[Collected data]
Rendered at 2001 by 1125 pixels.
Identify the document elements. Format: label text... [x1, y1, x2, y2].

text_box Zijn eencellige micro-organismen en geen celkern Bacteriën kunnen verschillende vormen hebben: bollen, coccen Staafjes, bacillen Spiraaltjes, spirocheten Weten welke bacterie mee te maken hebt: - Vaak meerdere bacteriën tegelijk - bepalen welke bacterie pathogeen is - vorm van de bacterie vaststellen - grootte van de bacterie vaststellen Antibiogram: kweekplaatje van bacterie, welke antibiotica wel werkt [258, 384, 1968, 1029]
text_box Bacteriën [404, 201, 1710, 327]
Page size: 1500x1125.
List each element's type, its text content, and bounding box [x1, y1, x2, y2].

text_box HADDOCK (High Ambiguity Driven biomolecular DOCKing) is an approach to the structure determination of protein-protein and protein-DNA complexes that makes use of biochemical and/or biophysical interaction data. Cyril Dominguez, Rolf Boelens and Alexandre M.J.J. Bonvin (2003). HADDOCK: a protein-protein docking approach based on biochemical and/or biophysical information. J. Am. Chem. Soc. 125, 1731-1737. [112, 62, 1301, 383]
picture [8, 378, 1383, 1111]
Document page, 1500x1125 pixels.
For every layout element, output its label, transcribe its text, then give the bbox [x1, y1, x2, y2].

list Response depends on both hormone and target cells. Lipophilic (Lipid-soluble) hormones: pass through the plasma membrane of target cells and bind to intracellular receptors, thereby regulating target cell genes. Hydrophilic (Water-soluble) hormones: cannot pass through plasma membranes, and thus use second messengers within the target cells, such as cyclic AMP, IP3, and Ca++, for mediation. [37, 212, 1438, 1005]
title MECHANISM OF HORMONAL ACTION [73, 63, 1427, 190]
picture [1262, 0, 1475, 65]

■ WHAT YOU WILL DO ■
Please return the records above in their exact form.

■ SOLUTION ■
Rendered at 2001 by 1125 pixels.
Identify the document elements. Format: label text... [x1, y1, x2, y2].

text_box Zijn eencellige micro-organismen en geen celkern Bacteriën kunnen verschillende vormen hebben: bollen, coccen Staafjes, bacillen Spiraaltjes, spirocheten Weten welke bacterie mee te maken hebt: - Vaak meerdere bacteriën tegelijk - bepalen welke bacterie pathogeen is - vorm van de bacterie vaststellen - grootte van de bacterie vaststellen Antibiogram: kweekplaatje van bacterie, welke antibiotica wel werkt [258, 384, 1968, 1029]
text_box Bacteriën [404, 201, 1710, 327]
Page size: 1500x1125.
List each element's type, its text content, and bounding box [x1, y1, x2, y2].

text_box HADDOCK (High Ambiguity Driven biomolecular DOCKing) is an approach to the structure determination of protein-protein and protein-DNA complexes that makes use of biochemical and/or biophysical interaction data. Cyril Dominguez, Rolf Boelens and Alexandre M.J.J. Bonvin (2003). HADDOCK: a protein-protein docking approach based on biochemical and/or biophysical information. J. Am. Chem. Soc. 125, 1731-1737. [112, 62, 1301, 383]
picture [8, 378, 1383, 1111]
Document page, 1500x1125 pixels.
For every layout element, output its label, transcribe its text, then give the bbox [x1, y1, x2, y2].

list Response depends on both hormone and target cells. Lipophilic (Lipid-soluble) hormones: pass through the plasma membrane of target cells and bind to intracellular receptors, thereby regulating target cell genes. Hydrophilic (Water-soluble) hormones: cannot pass through plasma membranes, and thus use second messengers within the target cells, such as cyclic AMP, IP3, and Ca++, for mediation. [37, 212, 1438, 1005]
title MECHANISM OF HORMONAL ACTION [73, 63, 1427, 190]
picture [1262, 0, 1475, 65]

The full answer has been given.